Любопытно, что в произведениях МИ нет никакой религиозной настроенности. Эта внучка деревенского священника была равнодушна и к церковности, и к обрядам, теологические проблемы и рассуждения о Боге ее не интересовали, а если речь заходила о смерти, смысле жизни, вечности, святости и высшей справедливости, она скучала и переводила разговор на другую тему или цитировала Монтеня. Она не любила, когда я над ней подтрунивал, намекая, что она втайне согласна со знаменитой строкой «Поэзия есть Бог в святых мечтах земли».

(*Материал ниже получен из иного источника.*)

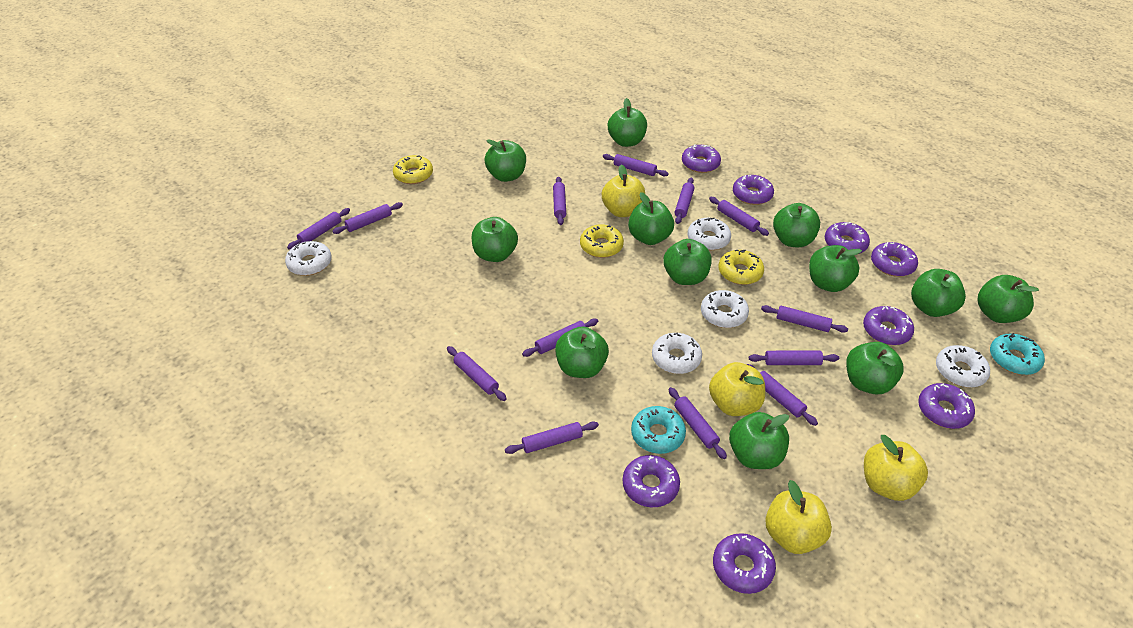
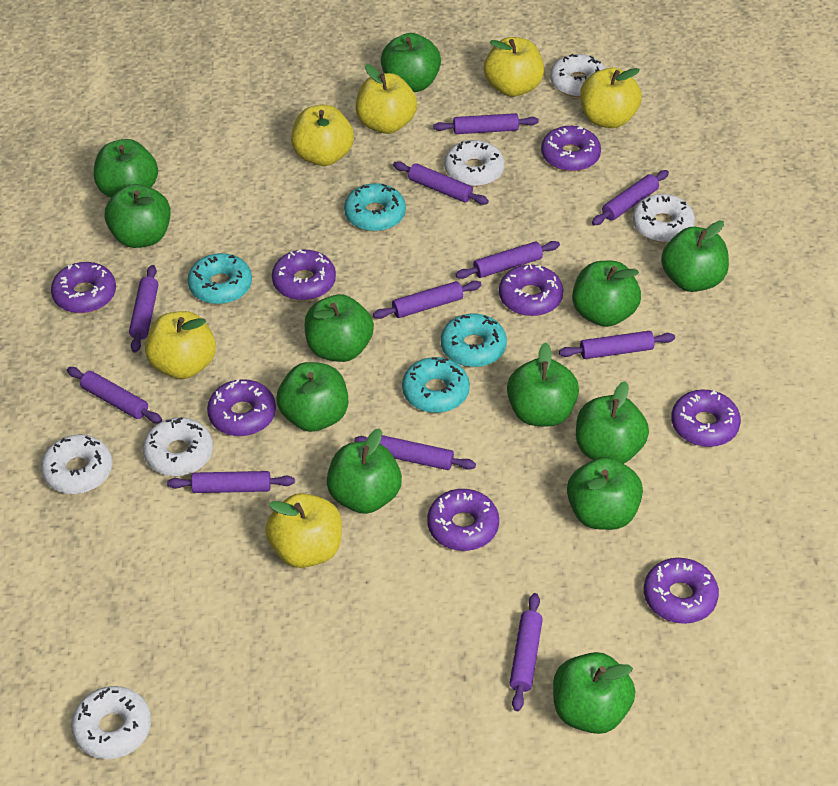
purple rolling pin: 13 -> 11
turquoise donut: 2 -> 4
white donut: 5 -> 6
yellow apple: 4 -> 6
yellow donut: 3 -> 0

Ей также недоставало открытого романтиками чувства истории. Удаль, размах привлекали ее, где бы они ни попадались — в прошлом или в настоящем, и она понимала, что от старинного кресла можно дойти и до какой-то внутренней правды, но добавляла: «для души, но не для духа», настаивая на этом существенном отличии. У нее все было в данный, нынешний момент, движения событий она не понимала, от современности была далека, газет не читала, свое творчество определяла как «заговор против века, веса, времени, дроби». Спрашивая себя, чем движется искусство, она повторяла слова своего современника: «силой, страстью, пристрастием». История над этим не имела власти.
Еще одна черта, ее знали все друзья МИ. Она себя называла «защитником потерянных дел» и настаивала, что поэт всегда должен быть с побежденными. Истинного вождя она отождествляла с Дон Кихотом («Конь — хром, Меч — ржав, Плащ — стар, Стан — прям»). Отсюда ее гимны белому движению после его разгрома и большая (очевидно, погибшая) поэма о гибели царской семьи — несмотря на то, что никаких подлинно монархических идей у нее не было, как и вообще не было политических верований.

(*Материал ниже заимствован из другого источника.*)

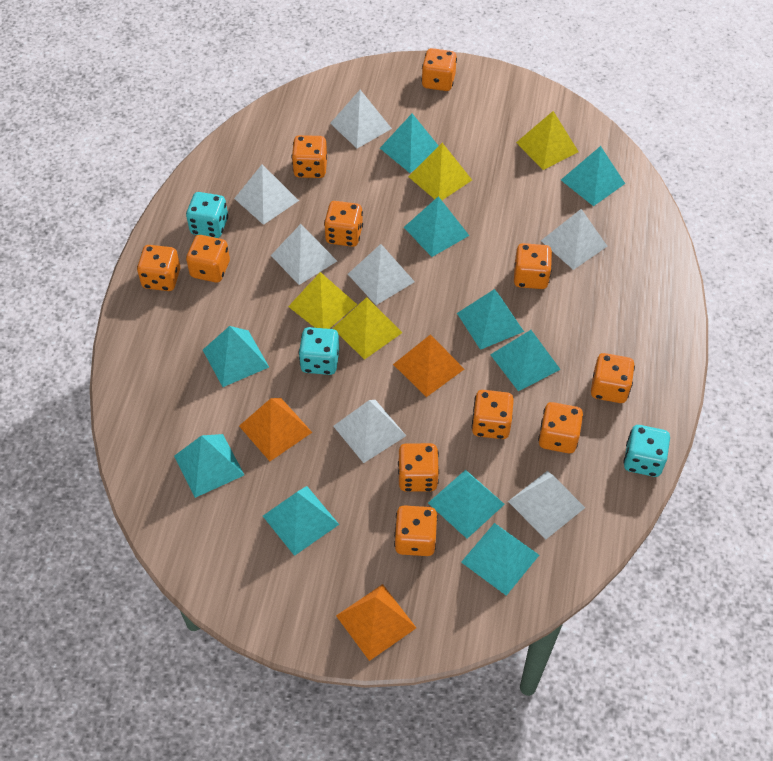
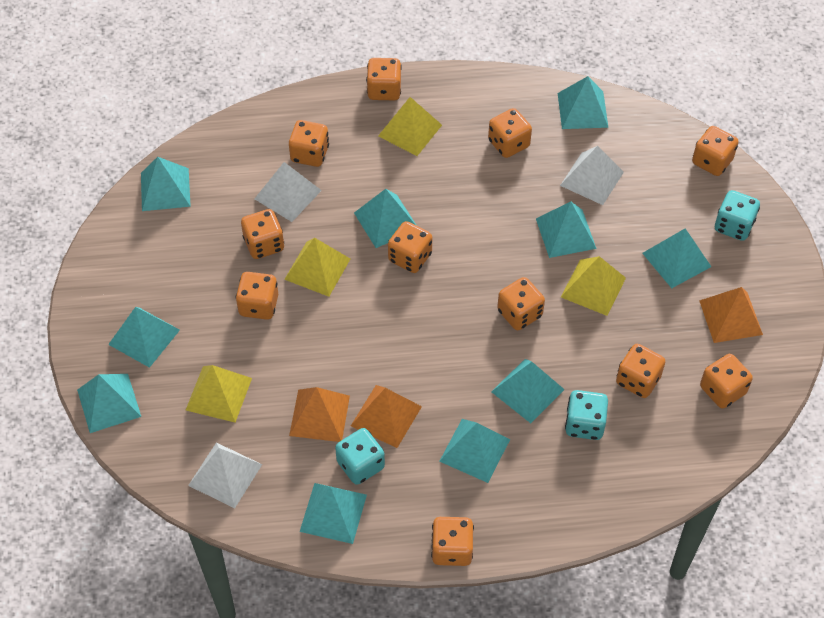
white pyramid: 7 -> 3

МИ не была суеверна, но придавала особый смысл знакам, совпадениям, точно они открывали замысел судьбы. Она родилась в полночь с субботы на воскресенье (26/27 сентября 1892 г.) и в этом видела предзнаменование своего пути: от ночи к радости, от земного к духовному. И опять-таки — в этом не было никакого скрытого мистицизма — попросту пища для воображения. Точно так же не доводы социального порядка и не политические теории питали ее ненависть к мещанству и буржуазности, с необычайной силой и страстью проявленную и в «Крысолове», и в десятках стихотворений. Здесь тоже слились начало природное — органическое отталкивание от сытости и самодовольства — и наследие романтизма с его антибуржуазностью, разоблачением посредственности, плоскости, показной добродетели — недаром их высмеивали любимые писатели МИ — от Гофмана и Гейне до Стендаля и Флобера. О русской литературе я и не говорю.